9 Ekim 2012 Salı

18 yaşındakilere seçme hakkı!

Son sözümü başta söyleyeyim; ben 18 yaşındaki insanlara seçilme hakkı verilmesini doğru bulmuyorum. Hatta daha ileri giderek 18 yaşındakilere seçme hakkı verilmesi zamanında deokrasi adına doğru ve güzel bir adım olarak düşünmüştük amabunun içinde erken olduğunu düşünüyorum.

Hem kendi 18 yaşımı hem de tanıdığım onlarca genci düşününce 18 yaşın erken olduğunu söyleyebiliyorum. Sizde etrafınızdaki gençlere bir bakın. Kafası karışık, ne istediğinden emin olamayan, kendisi için bile sağlıklı kararlar alamayan ve bir çok yanlışı yapan bu gençlerimiz değil mi?



Üstelik bu gençler henüz bilgi birikimleri olmadığı için doğru ile yanlışı ayırmakta oldukça zorlanıyorlar. Çünkü yeteri kadar bilgi dağarcığı oluşmadığı için neye göre karar verecek? Elbette çevresindeki insanların kararları onun da kararları üzerinde etkili olacak. Önce ailesi, yakın arkadaşları, sevdiği sanatçılar, sporcular vs. Yani çok kolay çevresinden etkilenebilecek ve yönlendirilebilecek. Benim çevremdekilerde bunu çok rahatlıkla gözlemleyebiliyorum.

Gençlerin aktif olarak kullandıkları Facebook'ta bile onları gözlemeniz mümkün. İki günde bir ilişki durumunun değişmesi, hemen her durumda kararsızlıkları, ikileme düştükleri ve bu durumda da ya arkadaşlarından destek beklediğini ya da onların yönlendirmesini kabul ettiklerini çok rahat görebilirsiniz.

Ben de o yaşlardayken çok hata yaptım. Bugün arkadaş bile olmak istemeyeceğim insanlara güvendim; savaşları karanfil ile durdurabileceğimize inandım; ben çok seversem yeter o beni sevmese de olur dedim; karşılık beklemeden tüm insanları sevdim, onların beni kullandıklarını farkettmedim.

Ama asla keşke demedim. Çünkü bugünkü beni ben yapan o zamanlarda aldığım kararlar, yaptığım eylemler. Onların sonuçları beni bugünüme getirdi.

Ancak Türkiye'nin geleceğinin şekillendirilmesinin, henüz kendi adına bile doğru kararları almakta kararsız genç insanlarına bırakılamayacağına inanıyorum. Çünkü bizim demokrasimiz henüz tam anlamıyla oturmuş ve kendi düzeninde çalışan bir sistem değil. Dışarıdan çok çabuk etkilenebilen ve her an işleyişinde bozulmalar yaşanan bir süreç içerisinde. (Bir kitabın fırlatılması, tankların caddelerden geçişi, bir şiir okunması v.b.)

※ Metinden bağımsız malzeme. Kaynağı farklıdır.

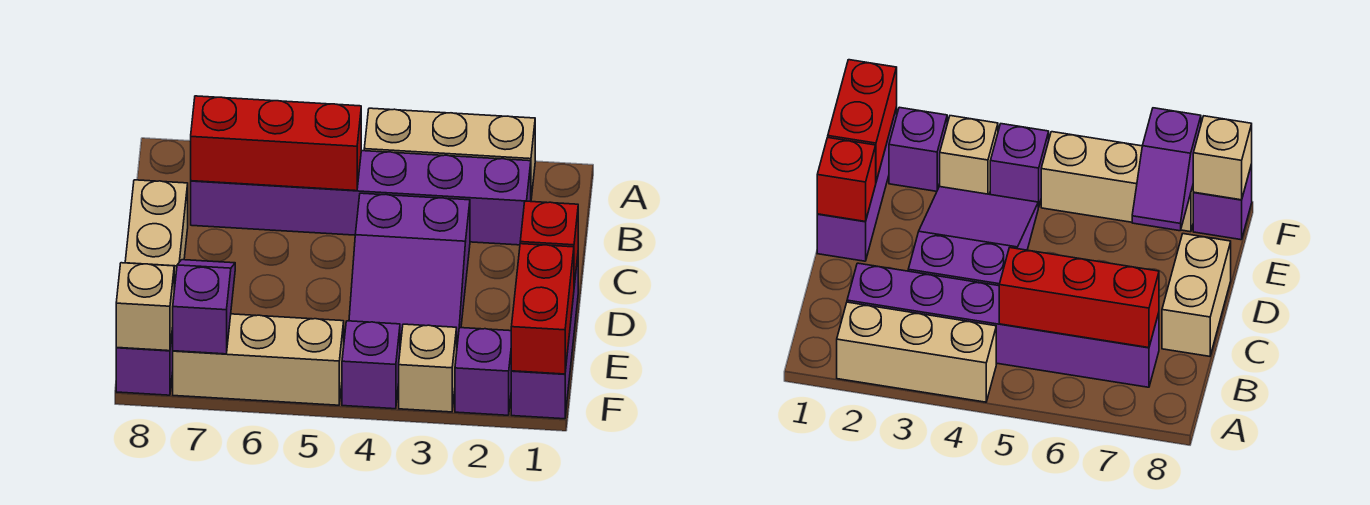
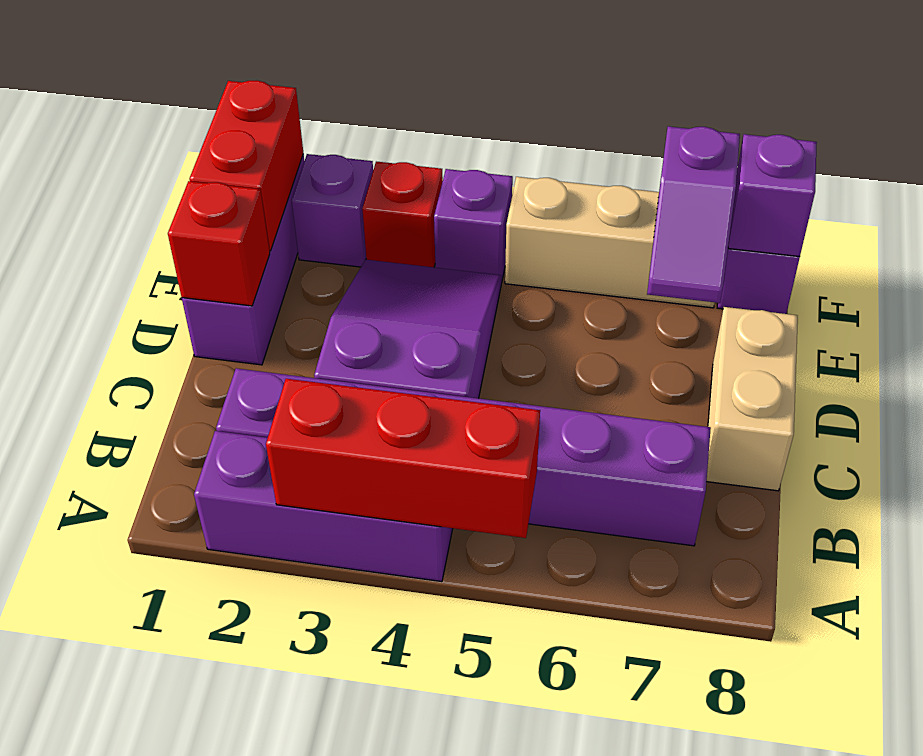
tan brick A2:A4 level 1 -> purple brick A2:A4 level 1
red brick B5:B7 level 2 -> red brick A3:A5 level 2
tan brick F3 level 1 -> red brick F3 level 1
tan brick F8 level 2 -> purple brick F8 level 2

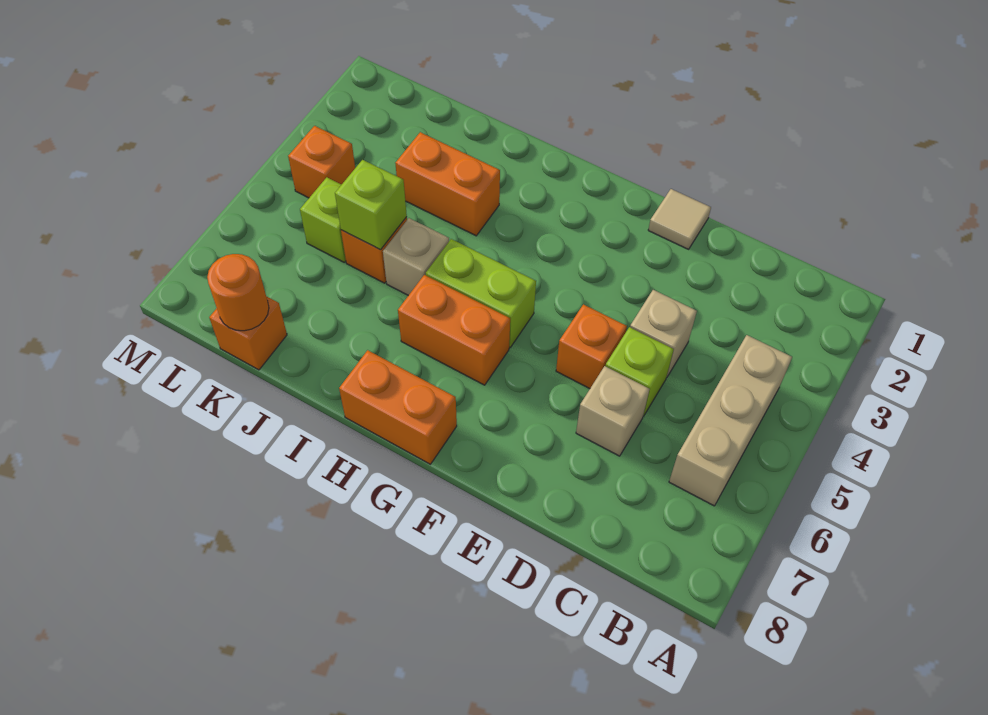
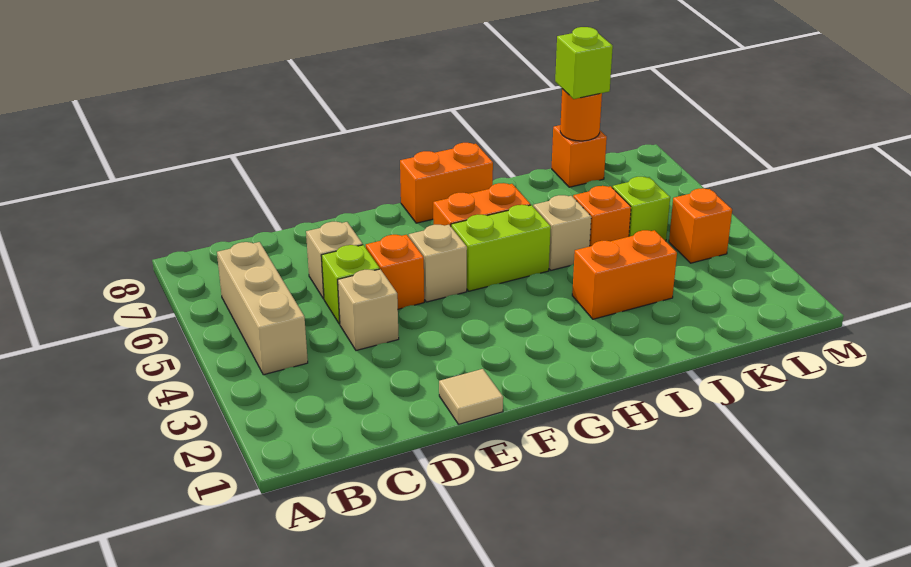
none -> tan brick F5 level 1
lime brick J5 level 2 -> lime brick K8 level 3

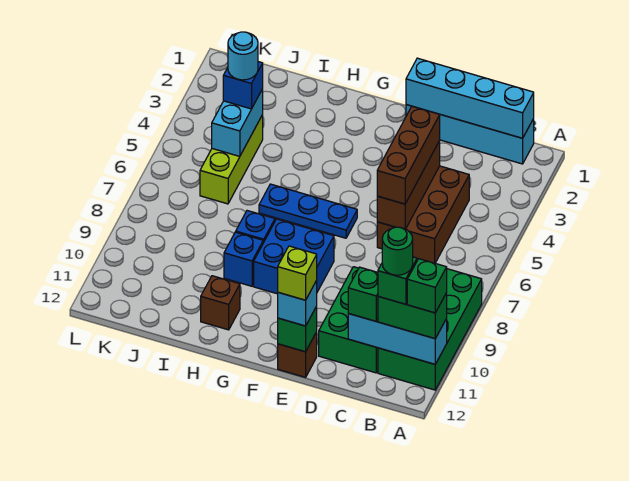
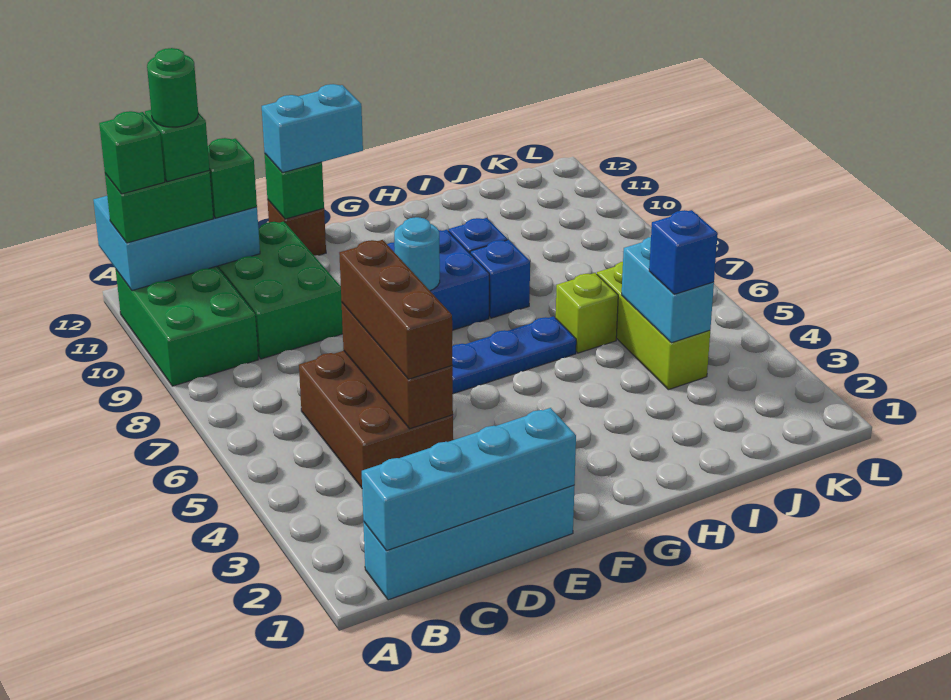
green brick A8:B11 level 1 -> green brick A9:B11 level 1
cyan brick A11:C11 level 2 -> cyan brick A11:C12 level 2
cyan brick E12 level 3 -> cyan brick E12:F12 level 3
lime brick E12 level 4 -> lime brick I6 level 1
brown brick H11 level 1 -> none
cyan round brick J4 level 4 -> cyan round brick F8 level 2

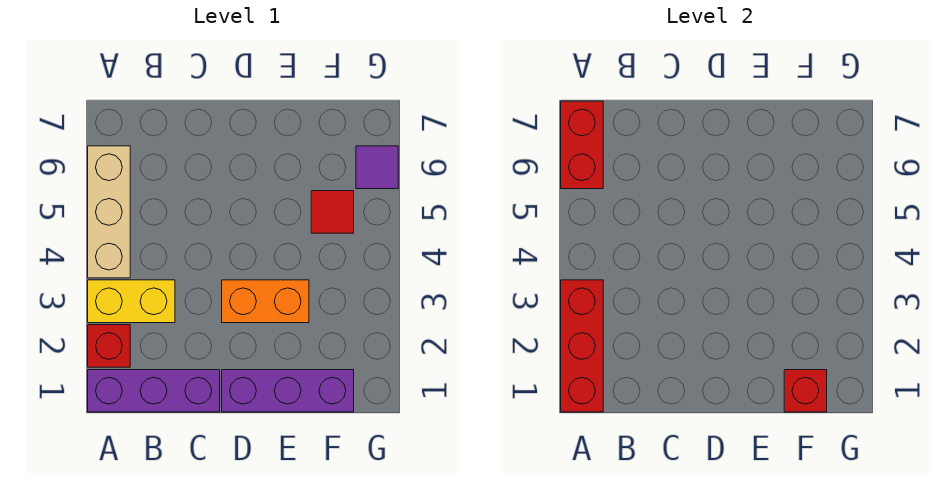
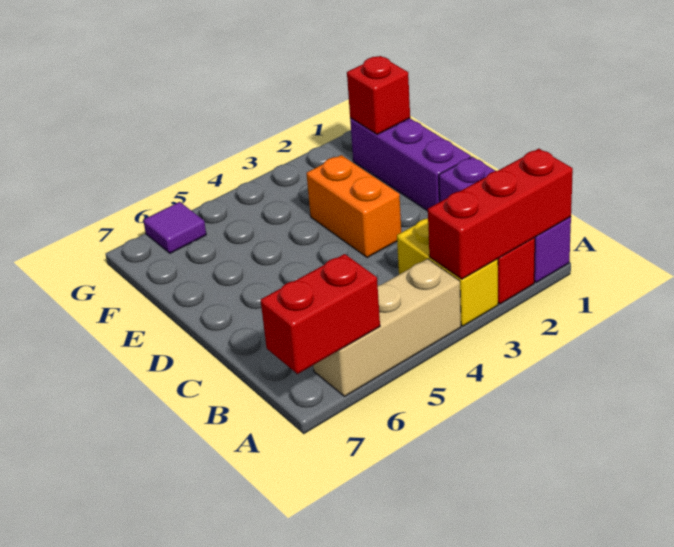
red tile F5 level 1 -> none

 Bir çok genç kardeşim bu konuda bana katılmayacak ve bana kızacaklar. Ama şunu soruyorum; kendi şirketinizin başına müdür olarak bilgi birikimi olan tecrübeli birini mi getirirdiniz yoksa sadece henüz ispatlanmamış yeni fikirleri olan genç bir adamı mı?

Bana göre seçme yaşı 21 ve seçilme yaşı 35 olmalı. Ayrıca 21 yaş itibariyle seçme hakkı olan gençlerin oy verdikleri partilere üye olmaları, destek olmak adına çalışmalara katılmaları ve aktif rol almaları gayet olumlu bir davranış olabilir. 35 yaşına gelen belirli maddi imkanı ve çevresi olanları seçmek yerine parti içinde yetişmiş, parti ilke ve düşünce yapısına uygun ve parti hedefleri için çalışacak kişileri aday gösterilmesi de  daha doğru olacaktır. Böylelikle siyaset ve iş dünyasını ne kadar bir birlerinden uzak tutabilirseniz, birbirlerine olan doğrudan etkilerini en aza indirebilirsiniz.

Son sözüm ise biz hala bize hediye olarak bahşedilen demokrasiyi çekiştirerek öğrenme aşamasındayız; umarım en kısa zamanda demokrasiyi gerçek anlamda kavrar ve ona uygun bir siyaset ve toplum içinde yaşayabiliriz.